I have a vector $\bf{b}$, and elements of this vector are generated by evaluating a rather complicated function $f(x)$ for $f(x_0), f(x_1),...,f(x_N)$.
Here are the equations that constitute $f(x)$. Let $x=Q(\tau)$ in the following so:
$f(x) =\tilde U(\tau , \omega, Q(\tau)) = \tilde U(\tau ,\omega, x) = \frac{1}{{\Lambda (\tau ,\omega )}}\exp \left[ {i\int\limits_0^\tau {\left( {{{\left( {\frac{\omega }{{{\omega _h}}}} \right)}^{\frac{1}{{\pi Q(\tau ')}}}} - 1} \right)\omega } d\tau '} \right]$
$\Lambda (\tau ,\omega ) = \frac{{\beta (\tau ,\omega ) + {\sigma ^2}}}{{{{\left( {\beta (\tau ,\omega )} \right)}^2} + {\sigma ^2}}}$
$\beta (\tau ,\omega, Q(\tau)) = \exp \left[ { - \int\limits_0^\tau {\frac{\omega }{{2Q(\tau ')}}{{\left( {\frac{\omega }{{{\omega _h}}}} \right)}^{\frac{{ - 1}}{{\pi Q(\tau ')}}}}} d\tau '} \right]$
All variables other than $Q(\tau)$ are known.
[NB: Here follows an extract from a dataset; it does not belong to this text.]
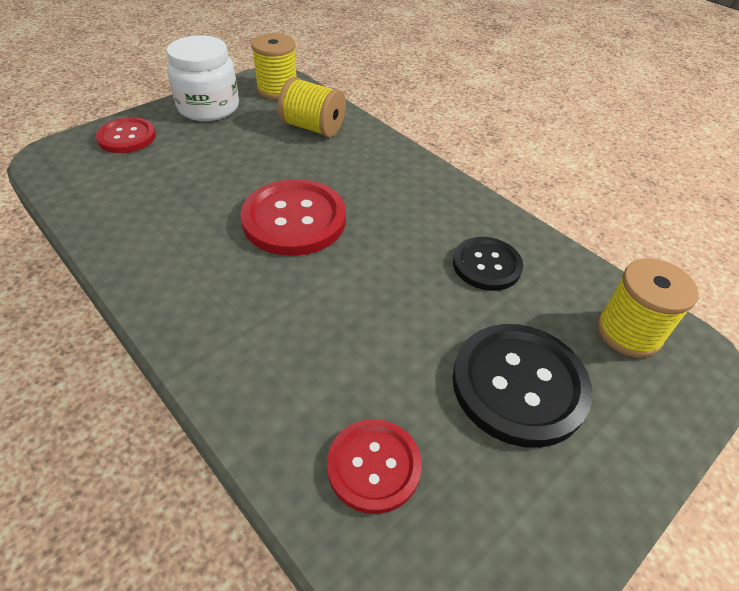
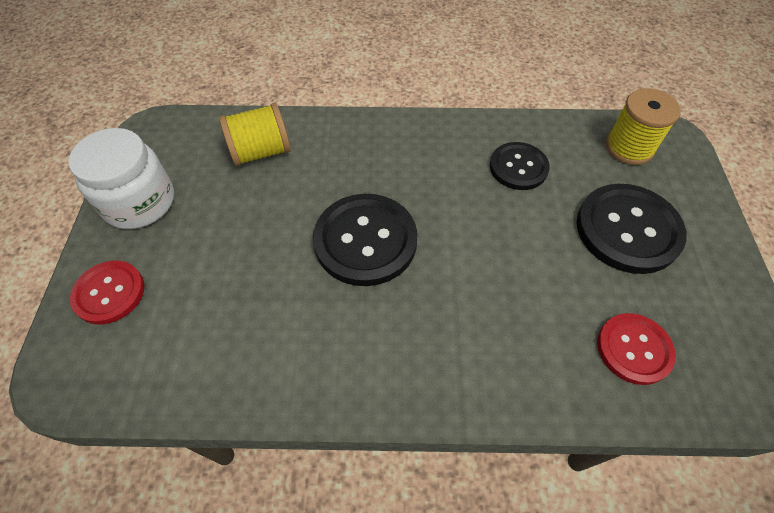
camera: 45 degrees left, 10 degrees up
red button [240,179,346,256] -> black button [313,194,417,286]
yellow spool [251,33,297,99] -> none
However, due to the cumulative integration, the evaluation of $f(x_1)$ is dependent on $f(x_0)$, and so on, such that $f(x_N)$ is dependent on $f(x_{N-1})$.
Note that inside of $f(x)$ is a integration numerically implemented as a running sum using the trapezoidal rule. For each element $f(x_k)$, the integration is from $x_0$ to $x_k$.
Suppose that I do not know $f(x_0)$, but I do know the numerical form of $f(x)$.
Furthermore, suppose that all I know are evaluations of function $f(x)$ for $f(x_0), f(x_1),...,f(x_N)$. These are elements of vector $\bf{b}$.
Is there a numerical procedure that I can use (i.e. non-linear curve fitting or solving a system of equations) to determine $x_0,...,x_N$ from the vector $\bf{b}$?